その当然の結果として斉藤社長の耳にも入り、今回の事がバレた。
低めの声で「ちょっと来い……」という社長に引き摺られながら、ミヤコさんはリビングを後にした。
「……2人とも凄いね。我が子達はかなり賢いとは感じていたけど、こんなのどこで覚えてきたんだい……?」
ヒカルが頭を混乱させながら俺達双子に疑問を覚える。そりゃそうだ、本来ならハイハイすら始まるかどうかも微妙な年齢の乳児が、こんなヲタ芸を披露出来るハズがない。
率直に言って、やらかした。
あれだけルビーに対して偉そうなことを言っておきながら、推し(アイ)のライブが始まった途端にこれだ。…仕方ないだろ!生前は終ぞ見ることが叶わなかったアイの生ライブだぞ!ファンなら卒倒するレベルで興奮するもんだろ!

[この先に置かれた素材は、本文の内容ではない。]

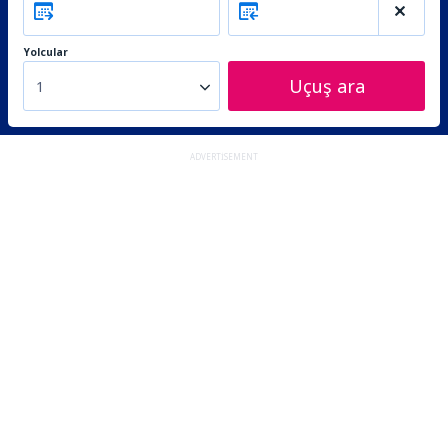
Yolcular
Uçuş ara
1
ADVERTISEMENT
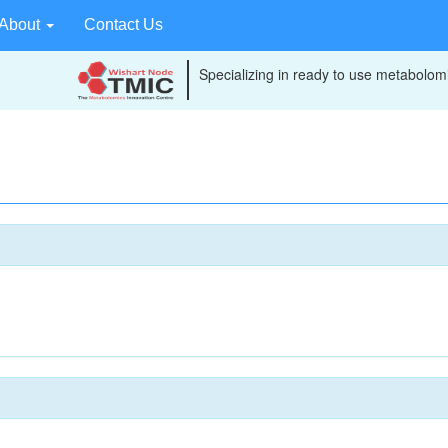
About
Contact Us
Specializing in ready to use metabolomi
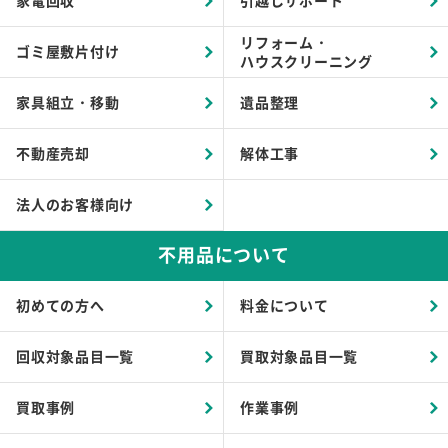
家電回収
引越しサポート
リフォーム・
ゴミ屋敷片付け
ハウスクリーニング
家具組立・移動
遺品整理
不動産売却
解体工事
法人のお客様向け
不用品について
初めての方へ
料金について
回収対象品目一覧
買取対象品目一覧
買取事例
作業事例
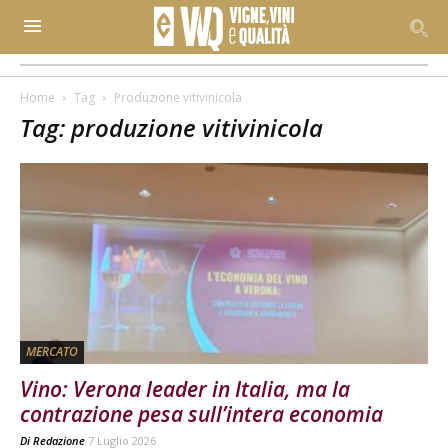
Home
Tag
Produzione vitivinicola
Tag: produzione vitivinicola
MERCATO
Vino: Verona leader in Italia, ma la
contrazione pesa sull’intera economia
Di
Redazione
7 Luglio 2026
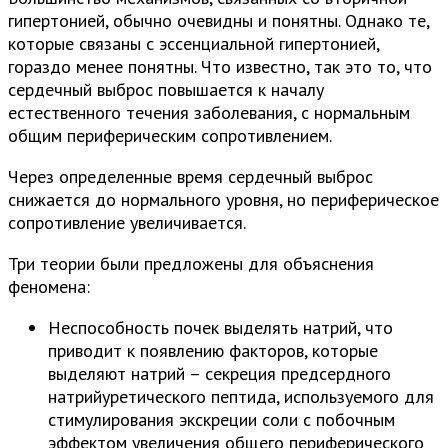
гипертонией, обычно очевидны и понятны. Однако те,
которые связаны с эссенциальной гипертонией,
гораздо менее понятны. Что известно, так это то, что
сердечный выброс повышается к началу
естественного течения заболевания, с нормальным
общим периферическим сопротивлением.
Через определенные время сердечный выброс
снижается до нормального уровня, но периферическое
сопротивление увеличивается.
Три теории были предложены для объяснения
феномена:
Неспособность почек выделять натрий, что
приводит к появлению факторов, которые
выделяют натрий – секреция предсердного
натрийуретического пептида, используемого для
стимулирования экскреции соли с побочным
эффектом увеличения общего периферического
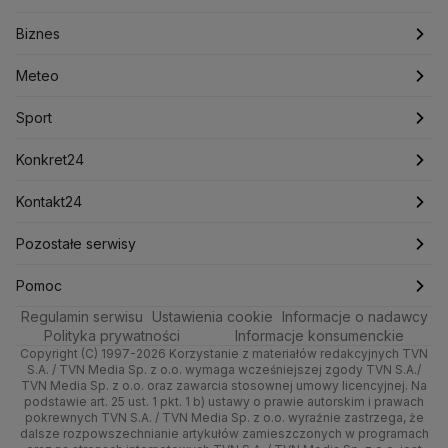
Konfederacja
Krajowa Administracja Skarbowa
Biznes
Podcasty
Kryptowaluty
Fakty po Faktach
Krzysztof Bosak
Krzysztof Hetman
Warszawa
Biznes
Lasy Państwowe
Lech Wałęsa
Lewica
Meteo
Artykuły
Fakty o Świecie
Łódź
Najnowsze
Meteo
Lotnisko Chopina
Lotto
Maciej Wąsik
Marcin Przydacz
Marcin Kierwiński
Marian Banaś
Sport
Newslettery
Ludzie Faktów
Katowice
Notowania
Pogoda godzinowa
Sport
Mariusz Błaszczak
Mariusz Kamiński
Mark Zuckerberg
Mateusz Morawiecki
Zdrowie
Kraków
Pieniądze
Pogoda długoterminowa
Piłka Nożna
Konkret24
Michał Kamiński
Technologia
Poznań
Nieruchomości
Pogoda na jutro
Ministerstwo Aktywów Państwowych
Tenis
Najnowsze
Kontakt24
Ministerstwo Edukacji i Nauki
Kultura i styl
Trójmiasto
Rynki
Pogoda na weekend
Kolarstwo
Polska
Najnowsze
Pozostałe serwisy
Ministerstwo Infrastruktury
Ministerstwo Kultury
Ministerstwo Obrony Narodowej
Ciekawostki
Wrocław
Dla firm
Najnowsze
Skoki Narciarskie
Świat
Gorące Tematy
TVN
Pomoc
Ministerstwo Rolnictwa
Regulamin serwisu
Quizy
Ustawienia cookie
Informacje o nadawcy
Ministerstwo Rozwoju i Technologii
Kielce
Handel
Polska
Sporty zimowe
Polityka
Wyślij zgłoszenie
Dzień Dobry TVN
Centrum pomocy
Polityka prywatności
Informacje konsumenckie
Ministerstwo Sportu i Turystyki
Copyright (C) 1997-2026 Korzystanie z materiałów redakcyjnych TVN
Tematy
Kujawsko-pomorskie
Ze świata
Prognoza
Lekkoatletyka
Zdrowie
Uwaga TVN
Ministerstwo Cyfryzacji
Test zgodności
S.A. / TVN Media Sp. z o.o. wymaga wcześniejszej zgody TVN S.A./
TVN Media Sp. z o.o. oraz zawarcia stosownej umowy licencyjnej. Na
Ministerstwo Edukacji Narodowej
Lublin
podstawie art. 25 ust. 1 pkt. 1 b) ustawy o prawie autorskim i prawach
Tech
Świat
Siatkówka
Tech
HGTV
Oglądaj na TV
Ministerstwo Finansów
pokrewnych TVN S.A. / TVN Media Sp. z o.o. wyraźnie zastrzega, że
dalsze rozpowszechnianie artykułów zamieszczonych w programach
Ministerstwo Klimatu i Środowiska
Lubuskie
Moto
Nauka
F1
Nauka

その結果がコレである。ミヤコさんも言っていたが赤ちゃんコンテンツはバズりやすい。
ましてやヲタ芸を披露する乳児など、拡散されない理由を探す方が難しい。
我ながら不甲斐ない。ルビーも珍しく、気まずそうな表情で明後日の方向を見ている。
「あ、そういえばヒカル。こないだ佐藤社長に相談するって言ってた話、あれ何だったの?」
そうだ、自分達のやらかしのせいですっかり頭から抜けていたが、これに関しては俺も気になっていた。